2006-01-09 Retitled by g0n, as per Monastery guidelines
Original title: 'DBI hadling special chars like accented ones'

Replies are listed 'Best First'.
Re: DBI handling special chars like accented ones
by explorer (Chaplain) on Jan 09, 2006 at 10:31 UTC
    You are created the database with ISO-8815-1 codification, but you are inserting utf-8 characters...
Re: DBI handling special chars like accented ones
by Aristotle (Chancellor) on Jan 09, 2006 at 15:17 UTC
      I feel like I'm punching nails here =(

      This is what I've tried so far:
      - The patch suggested by randyk. I downgraded DBD::mysql to version 2.9008 to be able to apply it.
      - rebuilding the database AND the tables setting the default charset to utf8.
      - using the Encode module to encode a string to utf8 similar to what is suggested here.

§ **Tasks**
**a)** Edit the rows between the line holding "Diskon Tarif Listrik 50% Dinilai" and the end of the rows, inclusive, replacing "KOMENTAR" with "TANGGAPAN" and changing nothing else. Omit the pictures from your answer.
**b)** Resume the forum thread about DBI handling accented characters from the point where it stops.

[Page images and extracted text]
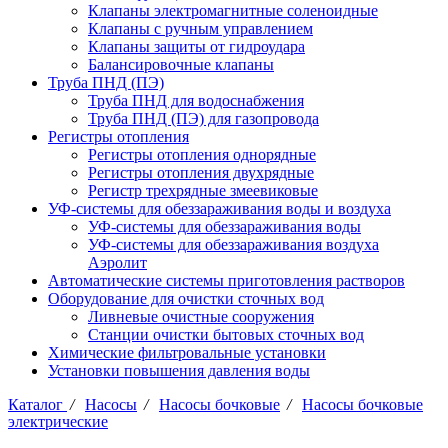
Клапаны электромагнитные соленоидные
Клапаны с ручным управлением
Клапаны защиты от гидроудара
Балансировочные клапаны
Труба ПНД (ПЭ)
Труба ПНД для водоснабжения
Труба ПНД (ПЭ) для газопровода
Регистры отопления
Регистры отопления однорядные
Регистры отопления двухрядные
Регистр трехрядные змеевиковые
УФ-системы для обеззараживания воды и воздуха
УФ-системы для обеззараживания воды
УФ-системы для обеззараживания воздуха
Аэролит
Автоматические системы приготовления растворов
Оборудование для очистки сточных вод
Ливневые очистные сооружения
Станции очистки бытовых сточных вод
Химические фильтровальные установки
Установки повышения давления воды
Каталог
/
Насосы
/
Насосы бочковые
/
Насосы бочковые
электрические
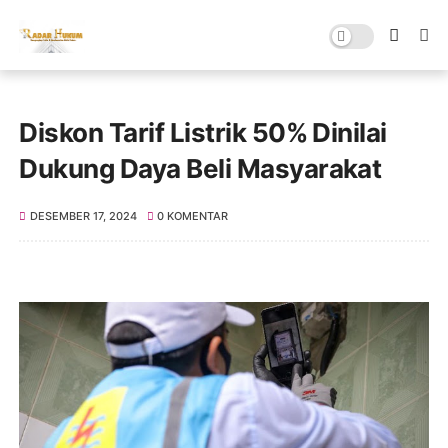
Diskon Tarif Listrik 50% Dinilai
Dukung Daya Beli Masyarakat
DESEMBER 17, 2024
0 KOMENTAR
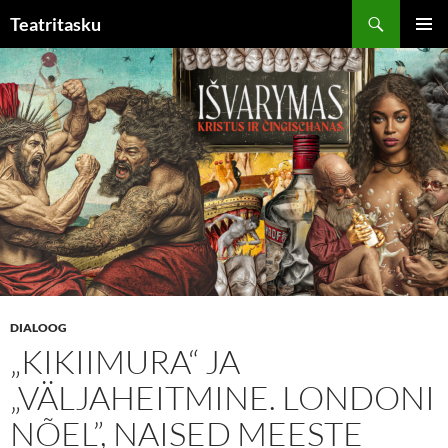
Liigu
Otsi
Teatritasku
sisu
PEAME
juurde
DIALOOG
„KIKIIMURA“ JA
„VÄLJAHEITMINE. LONDONI
NÕEL”, NAISED MEESTE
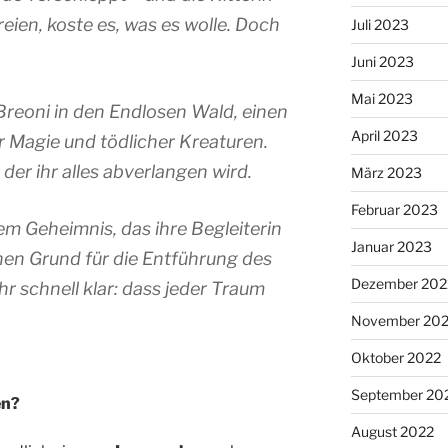
eien, koste es, was es wolle. Doch
Juli 2023
Juni 2023
Mai 2023
reoni in den Endlosen Wald, einen
April 2023
er Magie und tödlicher Kreaturen.
, der ihr alles abverlangen wird.
März 2023
Februar 2023
em Geheimnis, das ihre Begleiterin
Januar 2023
hen Grund für die Entführung des
Dezember 202
hr schnell klar: dass jeder Traum
November 20
Oktober 2022
September 20
en?
August 2022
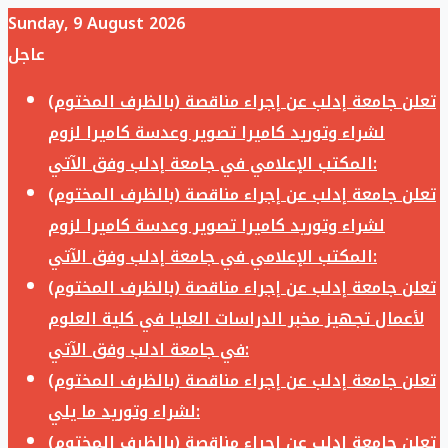
Sunday, 9 August 2026
عاجل
تعلن جامعة إدلب عن إجراء مناقصة (بالظرف المختوم)
لشراء وتوريد كاميرا تصوير وعدسة كاميرا لزوم
المكتب الإعلامي في جامعة إدلب وفق الآتي:
تعلن جامعة إدلب عن إجراء مناقصة (بالظرف المختوم)
لشراء وتوريد كاميرا تصوير وعدسة كاميرا لزوم
المكتب الإعلامي في جامعة إدلب وفق الآتي:
تعلن جامعة إدلب عن إجراء مناقصة (بالظرف المختوم)
لأعمال تجهيز مخبر الدراسات العليا في كلية العلوم
في جامعة ادلب وفق الآتي:
تعلن جامعة إدلب عن إجراء مناقصة (بالظرف المختوم)
لشراء وتوريد ما يلي:
تعلن جامعة إدلب عن إجراء مناقصة (بالظرف المختوم)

§ **Exercise responses**
**a)**
Diskon Tarif Listrik 50% Dinilai
Dukung Daya Beli Masyarakat
DESEMBER 17, 2024
0 TANGGAPAN
Liigu
Otsi
Teatritasku
sisu
PEAME
juurde
DIALOOG
„KIKIIMURA“ JA
„VÄLJAHEITMINE. LONDONI
NÕEL”, NAISED MEESTE
eien, koste es, was es wolle. Doch
Juli 2023
Juni 2023
Mai 2023
reoni in den Endlosen Wald, einen
April 2023
er Magie und tödlicher Kreaturen.
, der ihr alles abverlangen wird.
März 2023
Februar 2023
em Geheimnis, das ihre Begleiterin
Januar 2023
hen Grund für die Entführung des
Dezember 202
hr schnell klar: dass jeder Traum
November 20
Oktober 2022
September 20
en?
August 2022
Sunday, 9 August 2026
عاجل
تعلن جامعة إدلب عن إجراء مناقصة (بالظرف المختوم)
لشراء وتوريد كاميرا تصوير وعدسة كاميرا لزوم
المكتب الإعلامي في جامعة إدلب وفق الآتي:
تعلن جامعة إدلب عن إجراء مناقصة (بالظرف المختوم)
لشراء وتوريد كاميرا تصوير وعدسة كاميرا لزوم
المكتب الإعلامي في جامعة إدلب وفق الآتي:
تعلن جامعة إدلب عن إجراء مناقصة (بالظرف المختوم)
لأعمال تجهيز مخبر الدراسات العليا في كلية العلوم
في جامعة ادلب وفق الآتي:
تعلن جامعة إدلب عن إجراء مناقصة (بالظرف المختوم)
لشراء وتوريد ما يلي:
تعلن جامعة إدلب عن إجراء مناقصة (بالظرف المختوم)

**b)**
      None of the above worked, as I'm still getting "junk" when trying to INSERT via DBI. And it has to be either the module or maybe some missing locale setting (I've tried changing it as well with Posix locale_h, but no success), since I can perform INSERTs via the MySQL shell using accents just fine.

      Any help is appreciated.
        Ok, I found out a solution.

        The patch mentioned on the parent post has no effect for this particular case. I rolled back to DBD-mysql-3.0002. Actually, the fix consists of using the utf8 pragma, and then performing an upgrade in the string, like this:

        use utf8; ... my $string = "voilá monsieur"; utf8::upgrade($string); # $string is now ready to be INSERTed by DBI, # but you still need to do this $dbhandle->do("SET CHARACTER SET utf8"); # now you can perform the INSERT
Re: DBI handling special chars like accented ones
by randyk (Parson) on Jan 09, 2006 at 15:12 UTC
      Problem: I'm currently using DBD-mysql-3.0002, and the patch is for version 2.9008 (obviously it failed when I tried to apply).

      Any ideas apart from a possible downgrade?